Um dia depois do reencontro com o filho, Johney Lima Santos Nulhia, de 24, ainda se perguntava o que levou a mulher a tomar a atitude radical. As lágrimas de Renata no fim de semana, quando disse que foi obrigada a entregar a criança a um casal de chineses e a um homem negro perto da rodoviária de BH, foram substituídas pela frieza, segundo o vigilante, que não percebeu alegria ou emoção na jovem ao rever o filho no Deoesp. Ela entrou com a cabeça baixa, amamentou e foi embora sem falar com ninguém.
Apesar da indiferença, Johney acha que ainda há lacunas na história e, por enquanto, não vai abandonar a mulher. “Não posso virar as costas para ela, que pode estar com distúrbio. Não vou julgá-la até porque nem sei o que aconteceu”, disse , com o filho no colo e a aliança de compromisso na mão direita. “É difícil acreditar. O que a polícia disse que ela fez é o oposto do que ela é. Preciso de uma explicação, mas desamparada ela não vai ficar”, completou.
Nenhum familiar disse ter percebido um comportamento anormal em Renata. Vários depoimentos à polícia relatam uma mulher dedicada que daria a própria vida pelo filho. A mãe da jovem, Maria Aparecida Gomes Soares da Costa, chorou ao falar do assunto. Ela lembra que a jovem reclamou algumas vezes de ficar muito tempo sozinha em casa durante a licença-maternidade, mas nada preocupante. “Jamais ia suspeitar de algo assim. Estou chocada, minha filha só pode estar doente. Não é do coração de uma mãe fazer isso. Ela devia ter falado comigo, pedido ajuda. Por que ela fez isso, meu Deus?”, indaga.
Já o pai de Renata, Paulino Ferreira da Costa, disse que ela deve pagar pelo que fez: “Infelizmente, escorregou, tem que pagar pelo fato. É uma coisa que pegou todo mundo de surpresa porque era uma menina responsável, trabalhadora, estudiosa”.
Baseada nesse comportamento, a defesa entrou ontem com pedido de liberdade para a jovem, que foi transferida do Centro de Remanejamento Prisional (Ceresp) Centro-Sul para o Complexo Penitenciário Feminino Estevão Pinto, o que deve facilitar a amamentação. O delegado Wanderson Gomes, chefe do Deoesp, usa esses argumentos para afirmar o contrário: “Pelo histórico, não há indicativo de distúrbio grave emocional. Inclusive, o marido disse que ela era carinhosa com a criança. Mas a defesa pode pedir a perícia”.
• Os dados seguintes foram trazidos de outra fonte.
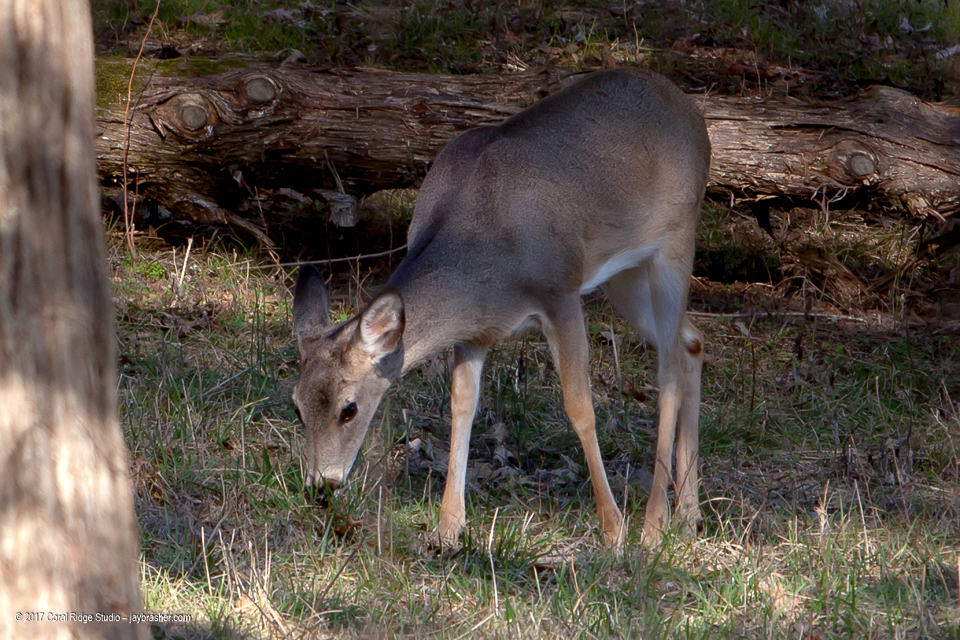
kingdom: Animalia
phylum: Chordata
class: Mammalia
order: Artiodactyla
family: Cervidae
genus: Odocoileus
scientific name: Odocoileus virginianus
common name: White-tailed deer
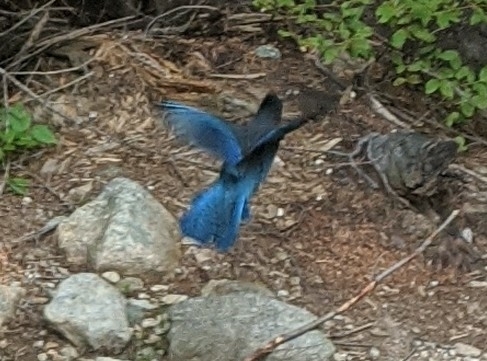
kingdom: Animalia
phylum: Chordata
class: Aves
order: Passeriformes
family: Corvidae
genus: Cyanocitta
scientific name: Cyanocitta stelleri
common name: Steller's jay
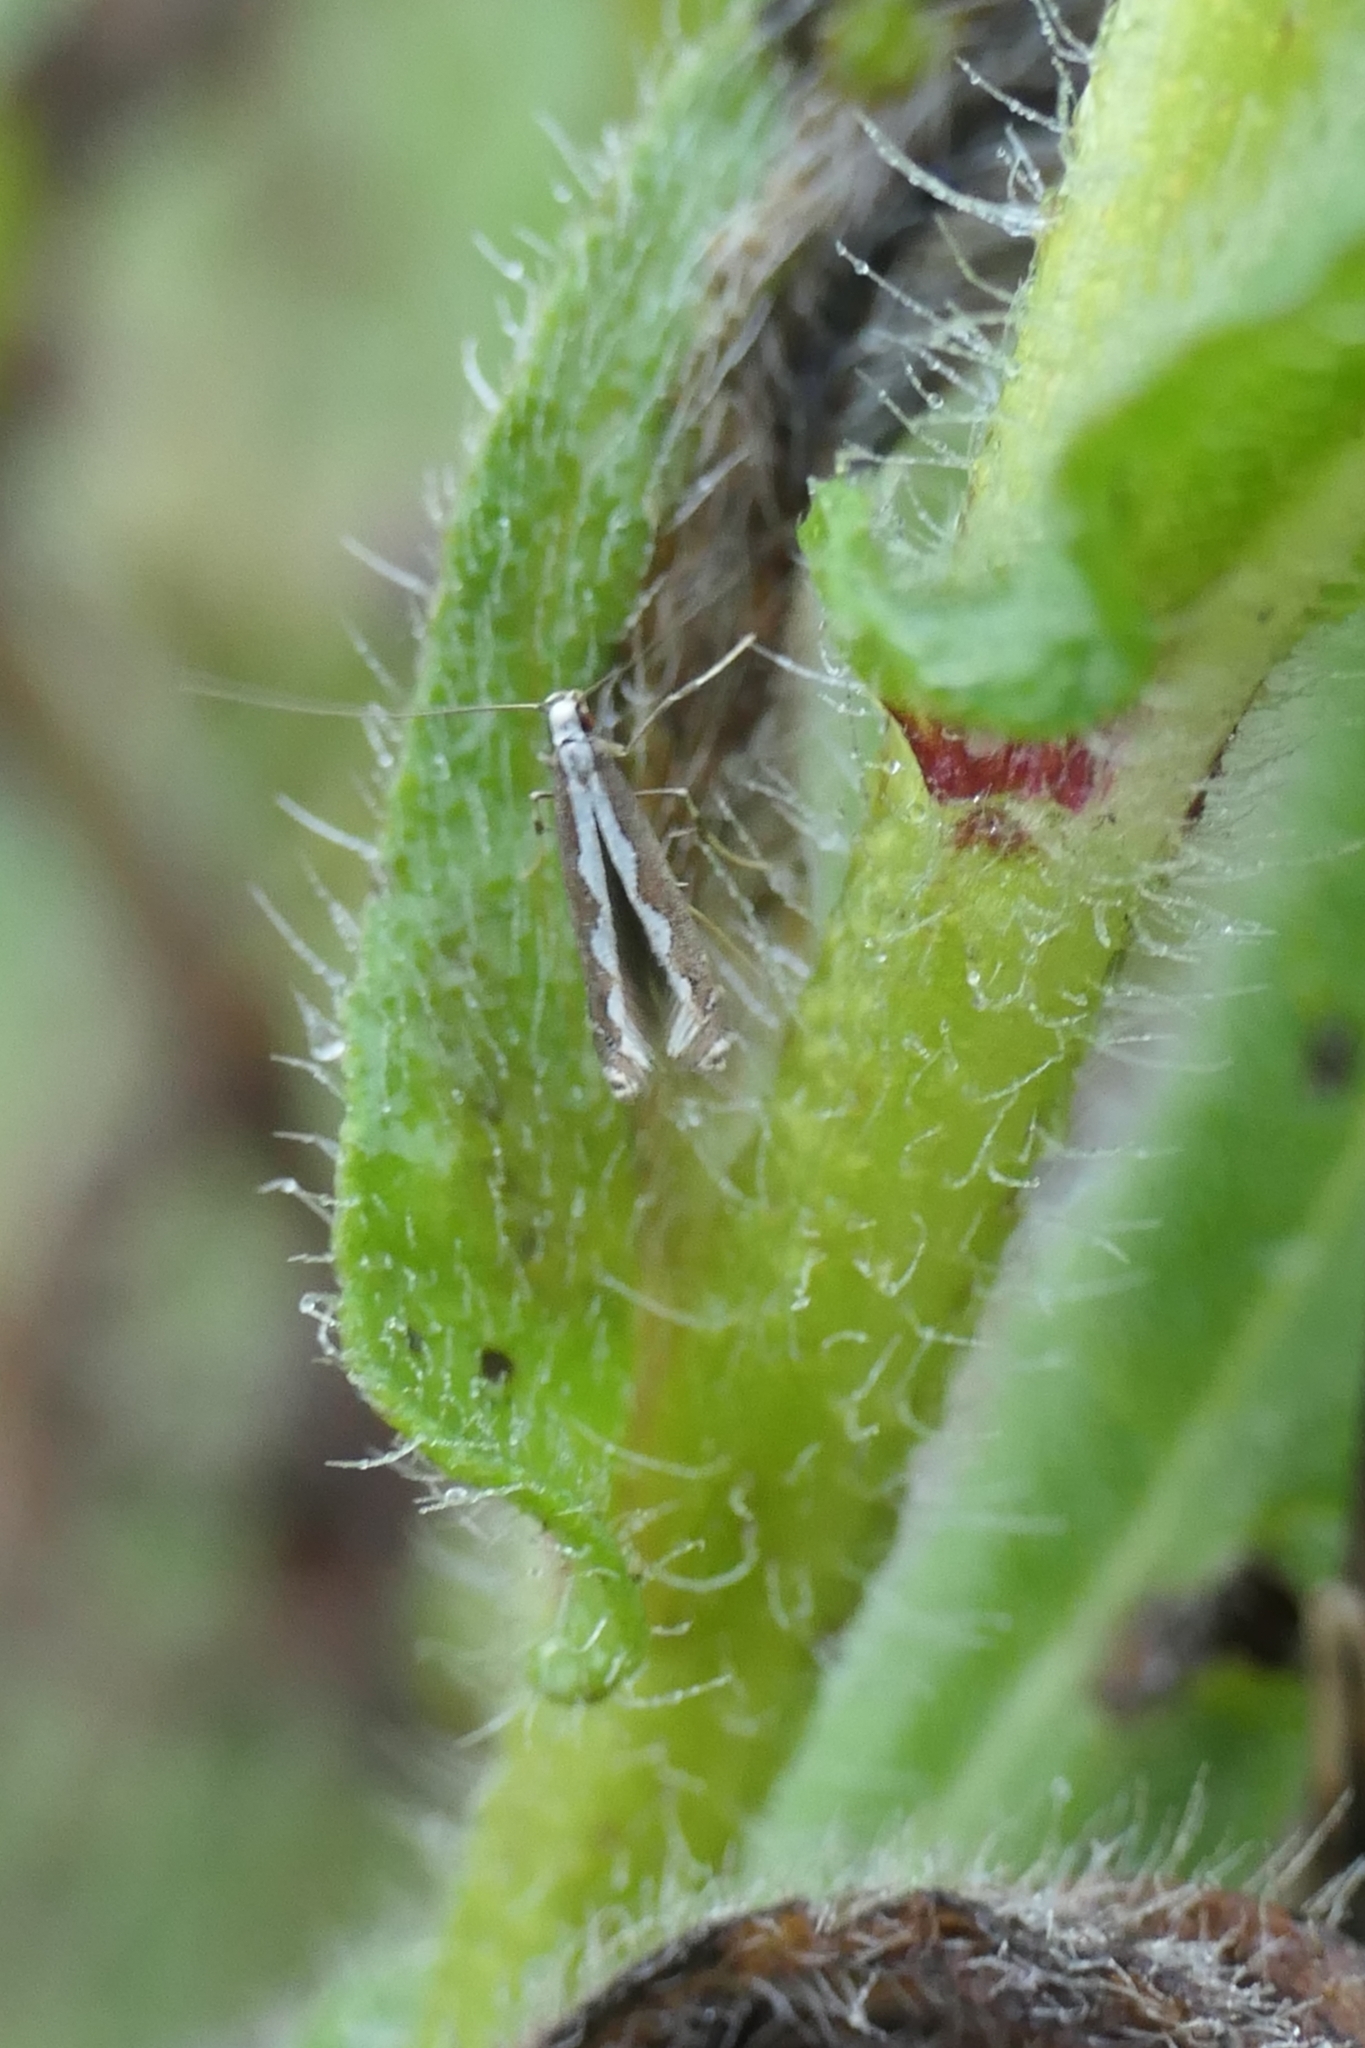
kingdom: Animalia
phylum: Arthropoda
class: Insecta
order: Lepidoptera
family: Gracillariidae
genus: Dialectica
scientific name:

Segundo ele, as 97 folhas de e-mails trocados pela mãe com a adolescente que recebeu o menino mostram a clara intenção de Renata em dar o filho. Trechos revelam que ela considerou a decisão “a mais difícil da vida” e que pediu à adolescente para não chamar atenção na rua porque a polícia estava atrás do bebê. Na correspondência, também há provas de que as duas marcaram o encontro na rodoviária e roupas para se identificarem. As negociações começaram em 4 de novembro, quando a mãe demonstrou interesse na doação e criou um e-mail para fazer um contato mais seguro com a interessada.
ADOLESCENTE Para a mãe da adolescente, Ana Roberta Oliveira Gomes, que também mora no Rio, a filha pode ter buscado a criança em Minas por estar com depressão pós-parto. “Ela teve um aborto espontâneo em outubro com seis meses de gravidez, mas queria muito esse filho. O quarto estava arrumado para a criança. Talvez pelo choque emocional ela se envolveu nesse caso”, alega.
Ana Roberta, no entanto, se defende dizendo que não sabia da negociação com Renata, nem do aborto. “Ela mantinha a barriga grande e o namorado dela disse que minha filha tinha dado à luz”, afirmou. Sobre a filha, a mãe disse que a adolescente estava muito chocada.
As investigações apontam que Ana Roberta pagou a corrida do táxi —R$ 1 mil —que trouxe os adolescentes à capital. O delegado Vanderson Gomes disse que a polícia investiga se a menor manipulou o namorado, assim como Renata fez com o Johney, já que terminou o relacionamento de cinco meses assim que recebeu a criança.